Dossier législatif
Fin de vie
La France débat actuellement des conditions légales encadrant l'aide à mourir et l'accompagnement en fin de vie. Consultez le dossier complet pour comprendre tous les aspects de cette législation. Ce texte, examiné une deuxième fois à l'Assemblée nationale, définit notamment les critères médicaux, les délais de réflexion, et le rôle des équipes soignantes et des proches dans ces décisions.
Au cours de cet examen, un amendement proposé par M. Le Fur visait à modifier la partie de la proposition de loi qui traite des conditions d'accès à l'aide à mourir (l'article 4). Bien que le contenu précis de cet amendement ne soit pas détaillé dans les données disponibles, son rejet signifie que la version initiale de l'article 4 est restée en vigueur, sans les modifications que M. Le Fur souhaitait apporter.
Le scrutin s'est déroulé comme suit : 47 députés ont voté en faveur de l'amendement, 77 contre, et 2 se sont abstenus. Cette majorité d'opposition a entraîné le rejet de la modification proposée.

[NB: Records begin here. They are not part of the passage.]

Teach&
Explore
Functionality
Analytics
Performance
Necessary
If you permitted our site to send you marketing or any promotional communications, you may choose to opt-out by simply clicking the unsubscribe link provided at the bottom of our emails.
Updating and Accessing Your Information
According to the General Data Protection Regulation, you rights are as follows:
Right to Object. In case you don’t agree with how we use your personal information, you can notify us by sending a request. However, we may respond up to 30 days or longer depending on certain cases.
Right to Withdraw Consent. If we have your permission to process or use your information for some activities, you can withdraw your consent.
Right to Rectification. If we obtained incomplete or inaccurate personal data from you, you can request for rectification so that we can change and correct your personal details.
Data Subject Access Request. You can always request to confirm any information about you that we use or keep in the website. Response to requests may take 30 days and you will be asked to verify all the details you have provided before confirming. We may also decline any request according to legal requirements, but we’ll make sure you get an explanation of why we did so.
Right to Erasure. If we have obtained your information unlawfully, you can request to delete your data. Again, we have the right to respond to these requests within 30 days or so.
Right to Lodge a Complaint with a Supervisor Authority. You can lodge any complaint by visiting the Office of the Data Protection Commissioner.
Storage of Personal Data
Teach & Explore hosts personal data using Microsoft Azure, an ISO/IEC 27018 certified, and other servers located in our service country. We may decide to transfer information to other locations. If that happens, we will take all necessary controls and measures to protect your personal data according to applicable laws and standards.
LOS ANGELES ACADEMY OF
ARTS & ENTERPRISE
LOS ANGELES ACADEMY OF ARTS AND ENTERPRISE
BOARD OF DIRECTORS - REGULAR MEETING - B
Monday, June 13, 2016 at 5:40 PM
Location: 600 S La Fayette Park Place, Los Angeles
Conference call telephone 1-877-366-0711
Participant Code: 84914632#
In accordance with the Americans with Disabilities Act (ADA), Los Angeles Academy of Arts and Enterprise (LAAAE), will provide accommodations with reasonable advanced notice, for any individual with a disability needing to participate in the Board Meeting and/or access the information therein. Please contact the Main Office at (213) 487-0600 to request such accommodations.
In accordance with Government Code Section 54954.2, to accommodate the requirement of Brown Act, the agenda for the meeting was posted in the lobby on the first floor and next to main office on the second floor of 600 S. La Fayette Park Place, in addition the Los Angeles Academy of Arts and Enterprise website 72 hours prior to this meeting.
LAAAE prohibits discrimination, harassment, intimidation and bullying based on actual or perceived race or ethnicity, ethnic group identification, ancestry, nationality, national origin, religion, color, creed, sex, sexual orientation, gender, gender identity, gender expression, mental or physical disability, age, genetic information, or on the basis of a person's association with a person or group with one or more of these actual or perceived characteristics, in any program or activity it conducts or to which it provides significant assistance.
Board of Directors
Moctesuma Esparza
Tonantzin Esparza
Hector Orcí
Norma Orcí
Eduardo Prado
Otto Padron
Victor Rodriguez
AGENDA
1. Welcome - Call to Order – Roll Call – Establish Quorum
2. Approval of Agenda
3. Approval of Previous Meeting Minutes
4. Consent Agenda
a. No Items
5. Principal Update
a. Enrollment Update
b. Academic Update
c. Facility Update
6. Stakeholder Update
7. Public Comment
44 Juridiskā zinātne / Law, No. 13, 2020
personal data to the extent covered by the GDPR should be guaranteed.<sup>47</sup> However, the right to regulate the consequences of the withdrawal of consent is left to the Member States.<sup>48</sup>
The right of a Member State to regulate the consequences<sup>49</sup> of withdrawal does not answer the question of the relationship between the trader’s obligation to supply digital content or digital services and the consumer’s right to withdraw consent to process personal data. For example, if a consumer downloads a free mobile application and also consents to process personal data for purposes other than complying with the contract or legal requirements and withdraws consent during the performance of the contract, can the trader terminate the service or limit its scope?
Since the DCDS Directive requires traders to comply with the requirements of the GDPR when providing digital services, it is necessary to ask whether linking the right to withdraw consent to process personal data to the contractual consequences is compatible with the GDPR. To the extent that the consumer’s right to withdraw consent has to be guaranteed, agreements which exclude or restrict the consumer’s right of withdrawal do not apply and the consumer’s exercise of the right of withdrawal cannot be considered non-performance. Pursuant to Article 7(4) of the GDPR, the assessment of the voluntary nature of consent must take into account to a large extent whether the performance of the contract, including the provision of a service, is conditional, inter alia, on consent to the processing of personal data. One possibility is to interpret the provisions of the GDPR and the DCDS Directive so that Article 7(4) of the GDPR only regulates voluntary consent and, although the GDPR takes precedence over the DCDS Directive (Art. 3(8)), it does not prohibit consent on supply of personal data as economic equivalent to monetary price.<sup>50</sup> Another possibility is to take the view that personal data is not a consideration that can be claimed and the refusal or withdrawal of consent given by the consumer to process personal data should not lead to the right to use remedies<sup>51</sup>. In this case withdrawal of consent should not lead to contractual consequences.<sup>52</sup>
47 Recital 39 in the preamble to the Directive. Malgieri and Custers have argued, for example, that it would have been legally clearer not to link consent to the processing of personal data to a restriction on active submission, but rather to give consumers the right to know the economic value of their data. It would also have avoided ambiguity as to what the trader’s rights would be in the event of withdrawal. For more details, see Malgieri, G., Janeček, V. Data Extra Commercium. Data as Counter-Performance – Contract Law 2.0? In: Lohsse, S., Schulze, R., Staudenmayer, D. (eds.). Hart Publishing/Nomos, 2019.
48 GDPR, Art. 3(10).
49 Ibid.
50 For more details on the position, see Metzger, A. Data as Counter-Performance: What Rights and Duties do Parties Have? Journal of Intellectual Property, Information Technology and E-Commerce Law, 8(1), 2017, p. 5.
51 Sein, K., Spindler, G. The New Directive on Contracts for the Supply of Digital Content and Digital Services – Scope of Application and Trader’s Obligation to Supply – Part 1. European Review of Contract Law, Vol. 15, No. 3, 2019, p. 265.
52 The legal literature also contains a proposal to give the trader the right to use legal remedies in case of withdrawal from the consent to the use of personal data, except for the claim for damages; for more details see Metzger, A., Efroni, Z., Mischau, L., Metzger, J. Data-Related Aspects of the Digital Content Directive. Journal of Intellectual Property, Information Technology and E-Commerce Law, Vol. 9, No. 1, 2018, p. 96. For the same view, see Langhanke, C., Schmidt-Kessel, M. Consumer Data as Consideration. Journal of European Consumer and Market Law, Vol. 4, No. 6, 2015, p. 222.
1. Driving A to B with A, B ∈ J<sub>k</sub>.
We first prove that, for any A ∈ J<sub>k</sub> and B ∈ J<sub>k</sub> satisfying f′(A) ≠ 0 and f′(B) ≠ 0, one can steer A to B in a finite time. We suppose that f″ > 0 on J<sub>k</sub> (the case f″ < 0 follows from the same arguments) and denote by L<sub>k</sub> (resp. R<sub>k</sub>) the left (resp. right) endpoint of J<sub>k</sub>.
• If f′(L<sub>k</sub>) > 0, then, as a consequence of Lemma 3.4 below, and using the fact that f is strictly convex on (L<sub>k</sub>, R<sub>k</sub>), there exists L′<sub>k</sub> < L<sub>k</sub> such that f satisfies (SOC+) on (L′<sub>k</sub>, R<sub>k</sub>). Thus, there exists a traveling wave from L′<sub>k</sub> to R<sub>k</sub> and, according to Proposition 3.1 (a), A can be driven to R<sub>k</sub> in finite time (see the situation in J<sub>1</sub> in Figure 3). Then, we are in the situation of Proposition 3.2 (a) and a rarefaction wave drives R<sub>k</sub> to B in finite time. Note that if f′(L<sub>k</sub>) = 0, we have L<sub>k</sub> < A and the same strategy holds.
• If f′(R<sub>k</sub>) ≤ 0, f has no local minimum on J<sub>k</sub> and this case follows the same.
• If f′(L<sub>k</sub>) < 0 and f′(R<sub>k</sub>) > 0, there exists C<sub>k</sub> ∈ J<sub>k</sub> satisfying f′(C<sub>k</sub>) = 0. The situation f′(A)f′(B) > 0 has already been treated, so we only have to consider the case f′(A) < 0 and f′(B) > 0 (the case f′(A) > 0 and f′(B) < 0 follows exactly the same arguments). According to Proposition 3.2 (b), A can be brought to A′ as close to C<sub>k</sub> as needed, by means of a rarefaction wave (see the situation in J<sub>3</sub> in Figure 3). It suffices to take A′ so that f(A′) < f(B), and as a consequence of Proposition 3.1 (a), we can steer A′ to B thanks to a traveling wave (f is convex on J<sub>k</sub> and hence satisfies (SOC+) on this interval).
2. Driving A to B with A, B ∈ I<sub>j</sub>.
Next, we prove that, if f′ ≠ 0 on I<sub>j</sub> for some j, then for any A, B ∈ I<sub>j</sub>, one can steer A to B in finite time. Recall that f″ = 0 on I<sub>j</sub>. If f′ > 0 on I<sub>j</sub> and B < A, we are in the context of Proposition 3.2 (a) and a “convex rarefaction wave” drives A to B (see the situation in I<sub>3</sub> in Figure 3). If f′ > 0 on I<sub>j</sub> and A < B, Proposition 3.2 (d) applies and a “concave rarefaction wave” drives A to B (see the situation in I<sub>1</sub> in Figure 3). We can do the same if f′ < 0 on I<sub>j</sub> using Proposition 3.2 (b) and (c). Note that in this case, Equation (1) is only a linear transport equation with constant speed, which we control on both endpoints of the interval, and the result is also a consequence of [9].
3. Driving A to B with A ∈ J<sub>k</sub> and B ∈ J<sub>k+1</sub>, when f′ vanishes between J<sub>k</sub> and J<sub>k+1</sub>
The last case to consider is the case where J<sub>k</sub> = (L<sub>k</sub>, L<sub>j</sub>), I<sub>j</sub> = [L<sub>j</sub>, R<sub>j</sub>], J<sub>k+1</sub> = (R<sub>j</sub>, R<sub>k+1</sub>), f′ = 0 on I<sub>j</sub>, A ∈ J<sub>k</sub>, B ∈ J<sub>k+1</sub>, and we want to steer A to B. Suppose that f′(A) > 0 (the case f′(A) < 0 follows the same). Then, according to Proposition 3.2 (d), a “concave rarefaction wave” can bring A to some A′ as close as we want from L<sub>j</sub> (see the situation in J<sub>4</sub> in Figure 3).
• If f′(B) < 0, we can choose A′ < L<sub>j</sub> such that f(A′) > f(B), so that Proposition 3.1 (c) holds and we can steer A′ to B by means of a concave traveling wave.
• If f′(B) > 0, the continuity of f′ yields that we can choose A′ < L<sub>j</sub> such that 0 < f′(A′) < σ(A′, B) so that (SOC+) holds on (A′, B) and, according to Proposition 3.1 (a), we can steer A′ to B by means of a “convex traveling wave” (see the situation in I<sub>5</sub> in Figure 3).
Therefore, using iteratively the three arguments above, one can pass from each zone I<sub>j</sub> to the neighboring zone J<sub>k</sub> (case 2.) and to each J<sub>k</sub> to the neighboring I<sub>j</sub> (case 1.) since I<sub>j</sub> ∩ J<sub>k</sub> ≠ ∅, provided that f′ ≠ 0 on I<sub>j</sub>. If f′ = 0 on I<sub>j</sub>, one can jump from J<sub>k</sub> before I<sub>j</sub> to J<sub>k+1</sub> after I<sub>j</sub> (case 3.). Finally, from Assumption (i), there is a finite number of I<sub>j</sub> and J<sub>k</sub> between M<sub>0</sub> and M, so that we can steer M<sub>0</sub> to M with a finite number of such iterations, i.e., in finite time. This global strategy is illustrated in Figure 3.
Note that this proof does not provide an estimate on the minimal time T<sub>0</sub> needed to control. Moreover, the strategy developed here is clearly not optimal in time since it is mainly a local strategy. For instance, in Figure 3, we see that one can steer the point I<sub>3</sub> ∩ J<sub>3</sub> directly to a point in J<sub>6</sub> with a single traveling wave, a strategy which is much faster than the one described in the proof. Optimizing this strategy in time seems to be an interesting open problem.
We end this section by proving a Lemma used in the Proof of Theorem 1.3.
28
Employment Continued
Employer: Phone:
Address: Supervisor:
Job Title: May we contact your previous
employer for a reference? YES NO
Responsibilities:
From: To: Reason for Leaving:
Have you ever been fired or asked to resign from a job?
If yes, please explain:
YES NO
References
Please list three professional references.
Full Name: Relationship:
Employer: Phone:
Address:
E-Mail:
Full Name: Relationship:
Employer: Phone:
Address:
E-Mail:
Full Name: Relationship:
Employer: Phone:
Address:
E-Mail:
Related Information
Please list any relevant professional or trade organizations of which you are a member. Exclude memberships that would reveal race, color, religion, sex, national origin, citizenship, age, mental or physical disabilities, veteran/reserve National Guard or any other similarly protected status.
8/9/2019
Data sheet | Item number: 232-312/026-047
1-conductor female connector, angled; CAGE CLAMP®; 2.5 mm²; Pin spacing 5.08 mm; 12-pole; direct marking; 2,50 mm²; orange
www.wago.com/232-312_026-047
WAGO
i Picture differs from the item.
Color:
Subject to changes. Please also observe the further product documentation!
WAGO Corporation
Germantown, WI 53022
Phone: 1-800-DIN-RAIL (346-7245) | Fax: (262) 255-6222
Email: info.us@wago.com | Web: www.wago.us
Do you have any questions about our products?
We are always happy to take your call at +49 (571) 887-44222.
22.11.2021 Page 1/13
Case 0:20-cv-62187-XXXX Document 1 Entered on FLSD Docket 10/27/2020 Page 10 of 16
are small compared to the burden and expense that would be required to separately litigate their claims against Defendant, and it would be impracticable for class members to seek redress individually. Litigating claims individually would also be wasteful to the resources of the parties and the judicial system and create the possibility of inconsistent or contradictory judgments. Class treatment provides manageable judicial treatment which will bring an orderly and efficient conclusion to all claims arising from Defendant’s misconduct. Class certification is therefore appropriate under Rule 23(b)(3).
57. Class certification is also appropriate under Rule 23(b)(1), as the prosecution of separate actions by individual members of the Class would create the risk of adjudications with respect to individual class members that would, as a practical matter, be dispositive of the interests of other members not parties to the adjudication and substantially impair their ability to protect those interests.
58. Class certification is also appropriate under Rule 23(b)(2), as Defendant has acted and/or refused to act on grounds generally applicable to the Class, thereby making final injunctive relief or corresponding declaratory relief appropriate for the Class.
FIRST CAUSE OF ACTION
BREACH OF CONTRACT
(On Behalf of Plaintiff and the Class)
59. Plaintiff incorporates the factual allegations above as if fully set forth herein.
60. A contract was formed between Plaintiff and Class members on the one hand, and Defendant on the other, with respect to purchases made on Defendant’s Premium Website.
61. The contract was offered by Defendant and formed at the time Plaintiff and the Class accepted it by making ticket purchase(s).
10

Les partisans de cet amendement considéraient que les modifications proposées correspondaient à leurs positions sur les conditions d'accès à l'aide à mourir — qu'il s'agisse de restrictions, d'assouplissements, ou d'ajustements procéduraux. Parmi eux figurait Thomas Ménagé. Les opposants estimaient quant à eux que l'article 4 en son état initial proposait un équilibre satisfaisant entre les principes de liberté individuelle et les garanties de protection face à une décision d'une extrême gravité. Vous retrouvez parmi les opposants des députés comme Raphaël Arnault et Thomas Portes.
Sont directement concernées par cette décision les personnes malades en fin de vie qui envisagent de recourir à l'aide à mourir en France, ainsi que leurs familles et les professionnels de santé qui les accompagnent.